** Aim of the task **
Update the material below so that every occurrence of "scientific name" becomes "binomial name", keeping everything else the same. Omit the pictures from your answer.
══ Entries provided
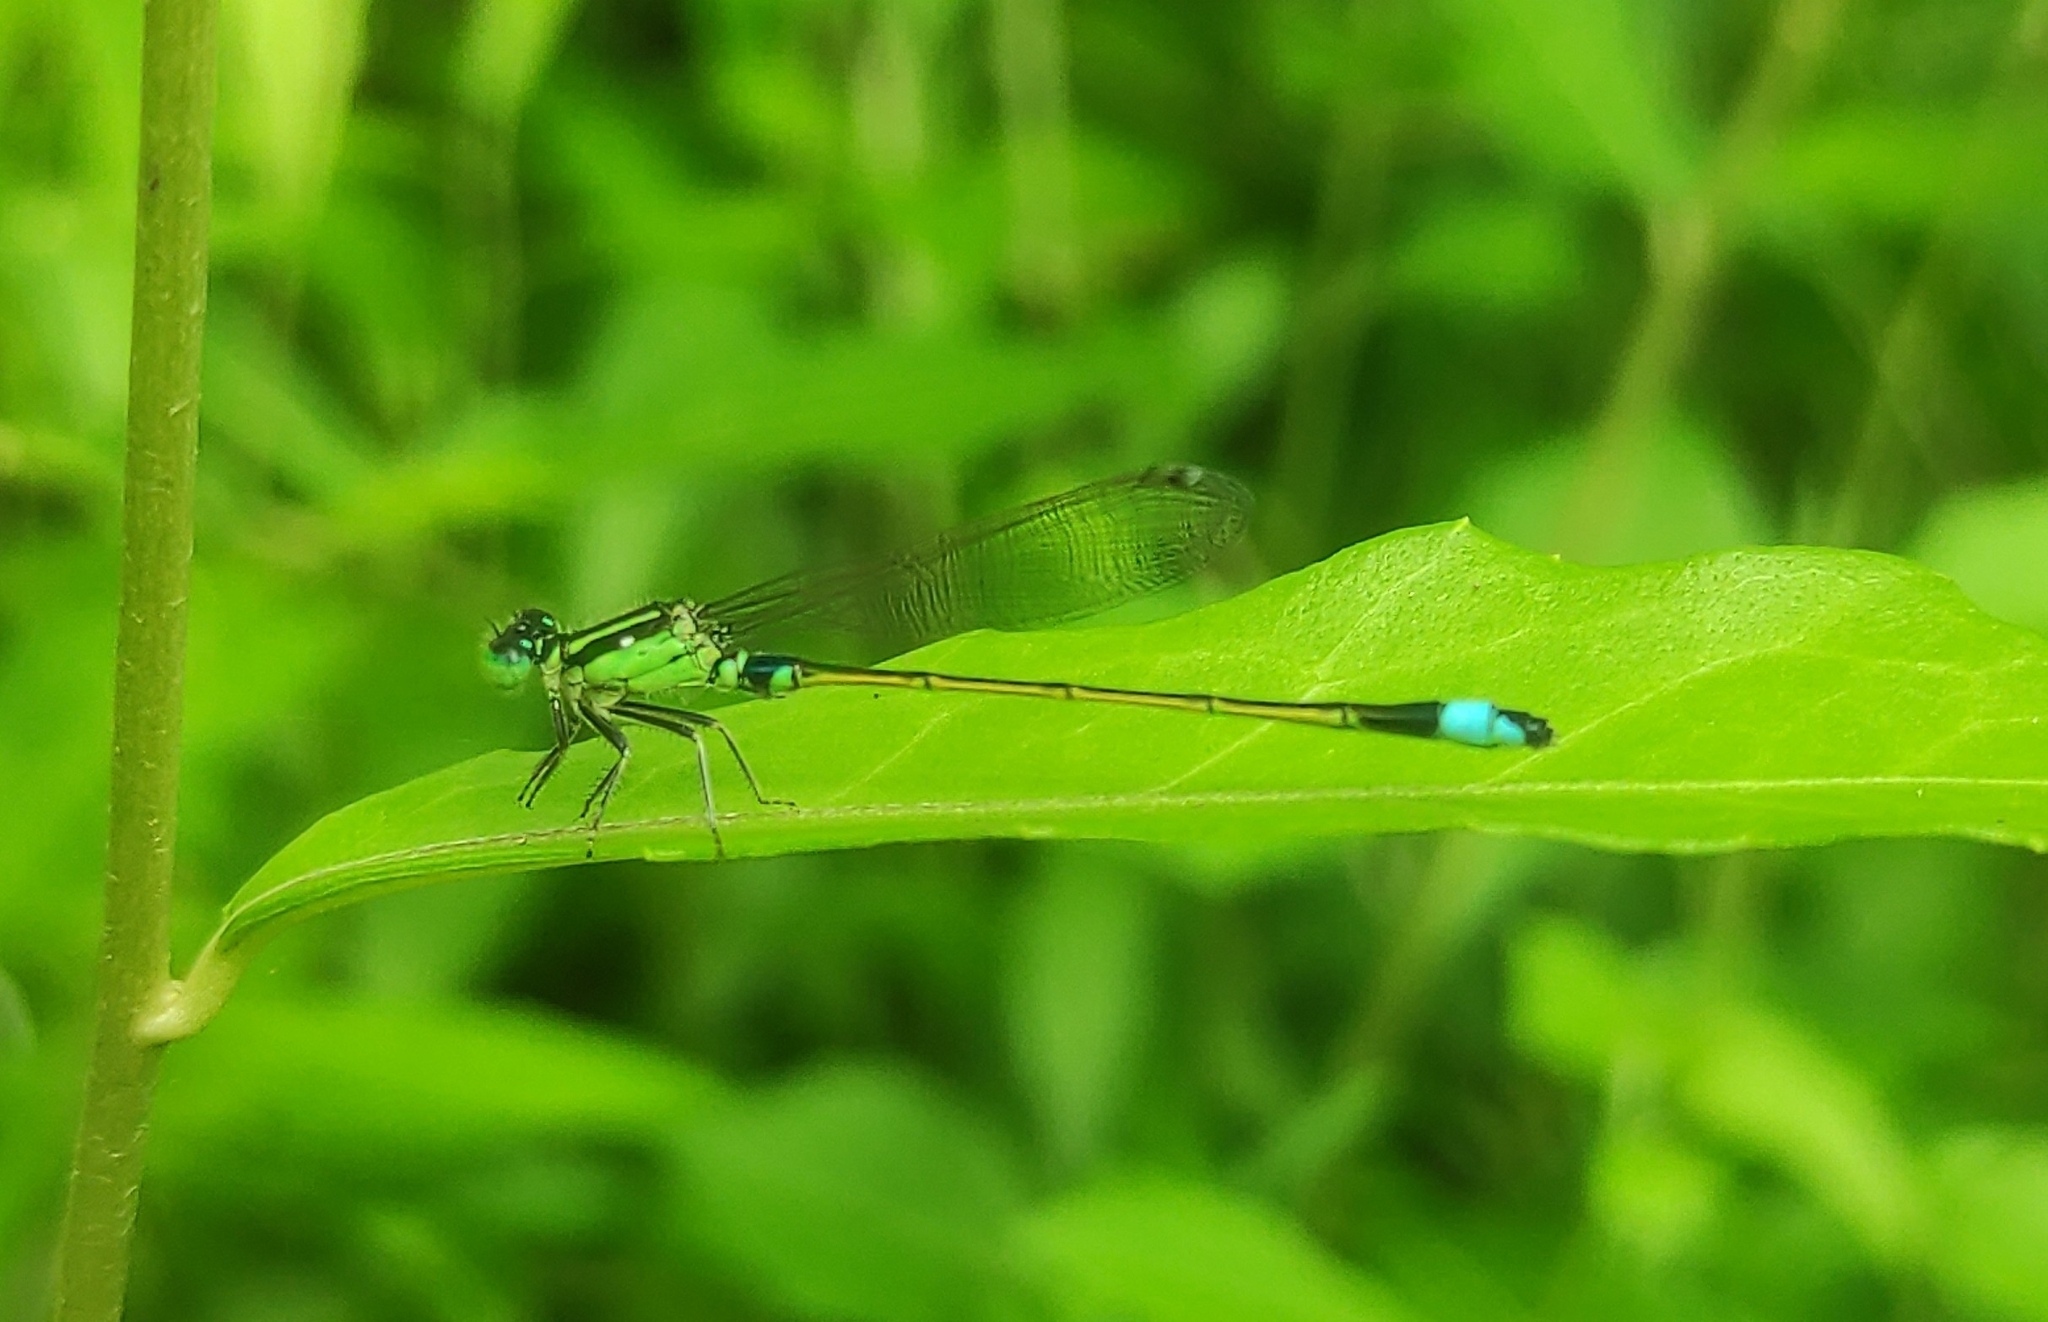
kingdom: Animalia
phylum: Arthropoda
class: Insecta
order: Odonata
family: Coenagrionidae
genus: Ischnura
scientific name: Ischnura senegalensis
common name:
════
** Response to the exercise **
kingdom: Animalia
phylum: Arthropoda
class: Insecta
order: Odonata
family: Coenagrionidae
genus: Ischnura
binomial name: Ischnura senegalensis
common name:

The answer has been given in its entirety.